The Khanaphir Expedition of the Great College consisted of either three, four or six people, depending on your point of view. The fourth person was Cheerwell, and she found herself with an uneasy and ill-defined role. Although a scholar of the College, she was not present here as an academic. The other three had credentials, while she was merely a student with a colourful recent history. She had been given the over-large title of Collegiate Ambassador to Khanaphes, even though Stenwold could not furnish her with much idea of what such a grand personage might do. Khanaphes itself sounded a confusing and contradictory place, so she would have to think on her feet and try not to upset people. On a more mundane level, although she was not the expedition's leader and had none of the academic prestige, she seemed to have inherited most of the practical responsibility. When they reached Solarno, it would be her job to find locals prepared to take them further. She was positively looking forward to it, if only for the fact that being crammed here into the underside of an airship with three bickering academics was making her ill. She could barely eat, she slept badly, she constantly fended off Mannerly Gorget's half-heartedly lecherous advances. She worried all the time about what they might find in Khanaphes.
The academic contin
gent of the expedition was a triad of conflicting personalities who were either genuinely enthused by the project or indebted in some way to Jodry Drillen. Che was not sure which criterion applied to whom. Their leader was a staid old man called Berjek Gripshod. He had been better known to her simply as Master Gripshod since before Che started her studies, but she understood there to have been a first name attached to him at some point. He was a College Master who cared nothing for politics, therefore Stenwold had chosen him as a historian who would not twist the revelations of Khanaphes to fit his own pet theories. Drillen, for his part, had chosen him as a man whose academic and political reputations remained unsmudged: someone that people would listen to on his return. Those were his good points, at least. He was in his mid-fifties, hair grey and thinning, dignity etched over his face in deep lines. He had a desert-dry humour and no interest in conversing with people outside his own discipline.
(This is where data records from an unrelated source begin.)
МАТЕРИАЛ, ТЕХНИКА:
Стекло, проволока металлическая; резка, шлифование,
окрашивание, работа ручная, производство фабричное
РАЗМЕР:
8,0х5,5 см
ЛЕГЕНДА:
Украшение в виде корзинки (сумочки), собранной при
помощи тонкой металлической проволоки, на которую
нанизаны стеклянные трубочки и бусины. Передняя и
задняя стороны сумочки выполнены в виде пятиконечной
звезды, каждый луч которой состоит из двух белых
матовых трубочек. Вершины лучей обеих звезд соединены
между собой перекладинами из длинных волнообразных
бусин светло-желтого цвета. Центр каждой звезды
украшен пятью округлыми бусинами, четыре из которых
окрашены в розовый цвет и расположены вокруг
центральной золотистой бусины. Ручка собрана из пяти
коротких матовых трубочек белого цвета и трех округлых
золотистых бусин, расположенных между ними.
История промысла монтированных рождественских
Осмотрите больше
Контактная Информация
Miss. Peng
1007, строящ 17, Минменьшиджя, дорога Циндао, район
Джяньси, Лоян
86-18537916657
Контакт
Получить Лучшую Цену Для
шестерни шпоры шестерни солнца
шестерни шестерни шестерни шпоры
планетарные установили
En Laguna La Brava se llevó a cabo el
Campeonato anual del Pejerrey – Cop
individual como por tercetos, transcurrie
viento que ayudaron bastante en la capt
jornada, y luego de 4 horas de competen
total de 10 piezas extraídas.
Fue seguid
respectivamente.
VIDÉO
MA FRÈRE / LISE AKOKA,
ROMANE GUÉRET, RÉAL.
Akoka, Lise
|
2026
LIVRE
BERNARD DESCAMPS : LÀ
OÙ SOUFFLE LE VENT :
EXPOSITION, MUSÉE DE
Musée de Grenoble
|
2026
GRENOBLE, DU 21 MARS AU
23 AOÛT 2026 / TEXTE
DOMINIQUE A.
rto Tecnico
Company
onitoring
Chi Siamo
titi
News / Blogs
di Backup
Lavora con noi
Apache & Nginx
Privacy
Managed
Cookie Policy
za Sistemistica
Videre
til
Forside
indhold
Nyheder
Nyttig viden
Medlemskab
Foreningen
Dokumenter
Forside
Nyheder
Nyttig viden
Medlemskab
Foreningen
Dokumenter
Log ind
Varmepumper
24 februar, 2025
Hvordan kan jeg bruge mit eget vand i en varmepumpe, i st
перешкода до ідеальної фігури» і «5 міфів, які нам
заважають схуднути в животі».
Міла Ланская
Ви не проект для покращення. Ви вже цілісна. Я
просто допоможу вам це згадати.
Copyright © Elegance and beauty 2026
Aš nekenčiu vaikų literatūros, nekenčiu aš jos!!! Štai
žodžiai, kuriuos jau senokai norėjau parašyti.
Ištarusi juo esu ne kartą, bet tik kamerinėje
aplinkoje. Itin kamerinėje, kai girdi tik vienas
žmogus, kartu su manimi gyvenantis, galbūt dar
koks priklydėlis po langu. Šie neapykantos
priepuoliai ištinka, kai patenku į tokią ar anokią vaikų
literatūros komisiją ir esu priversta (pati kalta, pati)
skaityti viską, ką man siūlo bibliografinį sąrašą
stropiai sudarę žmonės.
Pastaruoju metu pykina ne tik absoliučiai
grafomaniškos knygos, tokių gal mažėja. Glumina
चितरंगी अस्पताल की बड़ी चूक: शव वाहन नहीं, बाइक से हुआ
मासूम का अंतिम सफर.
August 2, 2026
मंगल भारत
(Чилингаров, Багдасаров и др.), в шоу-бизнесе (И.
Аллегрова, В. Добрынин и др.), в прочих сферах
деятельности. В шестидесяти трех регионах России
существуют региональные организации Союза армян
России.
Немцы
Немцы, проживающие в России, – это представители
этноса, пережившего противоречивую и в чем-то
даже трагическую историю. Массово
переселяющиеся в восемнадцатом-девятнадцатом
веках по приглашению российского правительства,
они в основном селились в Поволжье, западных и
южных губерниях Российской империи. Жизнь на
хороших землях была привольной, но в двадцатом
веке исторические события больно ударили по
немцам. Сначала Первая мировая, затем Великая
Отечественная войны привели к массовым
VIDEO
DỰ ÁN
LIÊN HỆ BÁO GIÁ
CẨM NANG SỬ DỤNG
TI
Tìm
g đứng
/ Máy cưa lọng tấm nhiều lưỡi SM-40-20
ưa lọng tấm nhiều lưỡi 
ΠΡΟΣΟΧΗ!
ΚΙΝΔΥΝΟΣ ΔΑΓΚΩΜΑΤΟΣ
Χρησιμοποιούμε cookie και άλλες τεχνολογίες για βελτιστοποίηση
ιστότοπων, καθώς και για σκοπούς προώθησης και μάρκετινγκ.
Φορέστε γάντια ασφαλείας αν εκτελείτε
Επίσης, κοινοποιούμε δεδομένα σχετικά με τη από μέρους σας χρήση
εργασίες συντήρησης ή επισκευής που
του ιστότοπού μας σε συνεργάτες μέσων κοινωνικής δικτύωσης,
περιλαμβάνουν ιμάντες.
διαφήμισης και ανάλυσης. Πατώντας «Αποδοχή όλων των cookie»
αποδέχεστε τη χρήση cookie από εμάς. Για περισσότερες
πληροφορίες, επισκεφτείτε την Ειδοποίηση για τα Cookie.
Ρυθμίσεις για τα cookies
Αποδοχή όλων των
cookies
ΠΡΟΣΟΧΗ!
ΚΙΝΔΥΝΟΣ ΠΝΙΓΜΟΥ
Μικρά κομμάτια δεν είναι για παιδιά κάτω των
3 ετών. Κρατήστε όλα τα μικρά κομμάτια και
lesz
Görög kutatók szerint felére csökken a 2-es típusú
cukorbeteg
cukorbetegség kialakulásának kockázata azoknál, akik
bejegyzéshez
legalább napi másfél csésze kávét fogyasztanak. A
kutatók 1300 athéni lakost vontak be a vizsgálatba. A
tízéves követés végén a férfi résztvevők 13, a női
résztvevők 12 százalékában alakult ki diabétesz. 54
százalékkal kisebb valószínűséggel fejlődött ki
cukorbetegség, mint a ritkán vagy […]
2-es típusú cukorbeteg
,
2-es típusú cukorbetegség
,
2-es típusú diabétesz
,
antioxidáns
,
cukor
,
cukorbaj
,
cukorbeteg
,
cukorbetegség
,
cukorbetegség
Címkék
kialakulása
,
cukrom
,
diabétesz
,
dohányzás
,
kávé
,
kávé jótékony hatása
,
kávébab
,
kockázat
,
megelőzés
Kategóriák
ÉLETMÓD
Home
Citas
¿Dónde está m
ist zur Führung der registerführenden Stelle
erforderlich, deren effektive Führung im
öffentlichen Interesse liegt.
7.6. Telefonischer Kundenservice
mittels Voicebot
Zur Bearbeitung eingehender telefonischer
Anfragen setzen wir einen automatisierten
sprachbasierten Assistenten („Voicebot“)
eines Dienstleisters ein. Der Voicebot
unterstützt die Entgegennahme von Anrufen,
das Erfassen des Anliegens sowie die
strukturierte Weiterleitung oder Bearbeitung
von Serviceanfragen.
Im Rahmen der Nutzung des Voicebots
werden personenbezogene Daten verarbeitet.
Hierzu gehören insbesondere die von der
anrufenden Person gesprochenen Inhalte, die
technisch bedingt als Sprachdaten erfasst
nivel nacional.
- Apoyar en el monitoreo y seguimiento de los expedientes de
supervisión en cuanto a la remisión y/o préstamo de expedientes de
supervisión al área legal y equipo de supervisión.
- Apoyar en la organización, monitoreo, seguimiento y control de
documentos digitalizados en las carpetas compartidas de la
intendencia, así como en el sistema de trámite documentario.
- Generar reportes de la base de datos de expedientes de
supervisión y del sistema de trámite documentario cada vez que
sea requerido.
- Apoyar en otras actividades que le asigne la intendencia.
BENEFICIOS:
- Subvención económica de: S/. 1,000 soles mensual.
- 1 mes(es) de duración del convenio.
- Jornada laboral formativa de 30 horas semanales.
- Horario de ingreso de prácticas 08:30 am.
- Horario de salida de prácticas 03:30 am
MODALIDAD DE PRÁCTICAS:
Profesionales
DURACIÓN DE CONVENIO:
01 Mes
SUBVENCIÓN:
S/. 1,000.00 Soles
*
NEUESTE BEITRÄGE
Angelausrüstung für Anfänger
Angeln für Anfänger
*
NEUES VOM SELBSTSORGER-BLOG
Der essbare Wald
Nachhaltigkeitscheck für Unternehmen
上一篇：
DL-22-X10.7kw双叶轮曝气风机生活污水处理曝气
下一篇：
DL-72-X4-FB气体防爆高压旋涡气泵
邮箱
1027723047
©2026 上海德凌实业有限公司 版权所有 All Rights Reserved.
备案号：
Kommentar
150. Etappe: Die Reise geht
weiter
College students said the best way of attracting his attention was to have been dead for three hundred years.
In contrast was Mannerly Gorget, who was younger, broader, livelier and lewder. He eschewed College robes for brightly coloured Spider silks that strained over his stomach. Manny was a rising star in the Natural History department, Che understood, as well as being a better cartographer than Helmess Broiler. This was only the case when he could be bothered, however. He came from a rich family, and so work and discomfort were both unfamiliar to him. He had made a corner of their common room his own, where, at cards and dice, he fleeced — and was fleeced by — off-duty members of Parrols's crew. He seemed happy about everything until halfway through the journey, when he exhausted his private stock of wine. That had since triggered his more or less constant complaints about their travel arrangements. He dressed his moans up as badinage, but it was clear that he felt hard done by that Drillen's largesse had not extended to housing them in the upper berths.